背景
平时写代码,总感觉飘在空中,不知道自己的这行代码底层怎么和硬件打交道,此外软件层面很多框架都是开源的,有问题看看源码就行,也不算有特别的门槛,不过编译原理发现周围人了解的不多,所以打算学一下,这里通过记录博客的方式来督促自己进行学习。借用Ralph Waldo Emerson的一句话:
“If you learn only methods, you’ll be tied to your methods. But if you learn principles, you can devise your own methods.”
相关概念
编译器:从源码到机器语言的翻译
解释器:处理源码,但是还没有把他翻译成机器语言
代码示例
# Token types
#
# EOF (end-of-file) token is used to indicate that
# there is no more input left for lexical analysis
INTEGER, PLUS, EOF = 'INTEGER', 'PLUS', 'EOF'
class Token(object):
def __init__(self, type, value):
# token type: INTEGER, PLUS, or EOF
self.type = type
# token value: 0, 1, 2. 3, 4, 5, 6, 7, 8, 9, '+', or None
self.value = value
def __str__(self):
"""String representation of the class instance.
Examples:
Token(INTEGER, 3)
Token(PLUS '+')
"""
return 'Token({type}, {value})'.format(
type=self.type,
value=repr(self.value)
)
def __repr__(self):
return self.__str__()
class Interpreter(object):
def __init__(self, text):
# client string input, e.g. "3+5"
self.text = text
# self.pos is an index into self.text
self.pos = 0
# current token instance
self.current_token = None
def error(self):
raise Exception('Error parsing input')
def get_next_token(self):
"""Lexical analyzer (also known as scanner or tokenizer)

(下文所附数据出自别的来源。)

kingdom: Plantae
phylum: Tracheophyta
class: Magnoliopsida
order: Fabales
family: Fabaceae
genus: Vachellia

This method is responsible for breaking a sentence
apart into tokens. One token at a time.
"""
text = self.text
# is self.pos index past the end of the self.text ?
# if so, then return EOF token because there is no more
# input left to convert into tokens
if self.pos > len(text) - 1:
return Token(EOF, None)
# get a character at the position self.pos and decide
# what token to create based on the single character
current_char = text[self.pos]
# if the character is a digit then convert it to
# integer, create an INTEGER token, increment self.pos
# index to point to the next character after the digit,
# and return the INTEGER token
if current_char.isdigit():
token = Token(INTEGER, int(current_char))
self.pos += 1
return token
if current_char == '+':
token = Token(PLUS, current_char)
self.pos += 1
return token
self.error()
def eat(self, token_type):
# compare the current token type with the passed token
# type and if they match then "eat" the current token
# and assign the next token to the self.current_token,
# otherwise raise an exception.
if self.current_token.type == token_type:
self.current_token = self.get_next_token()
else:
self.error()
def expr(self):
"""expr -> INTEGER PLUS INTEGER"""
# set current token to the first token taken from the input
self.current_token = self.get_next_token()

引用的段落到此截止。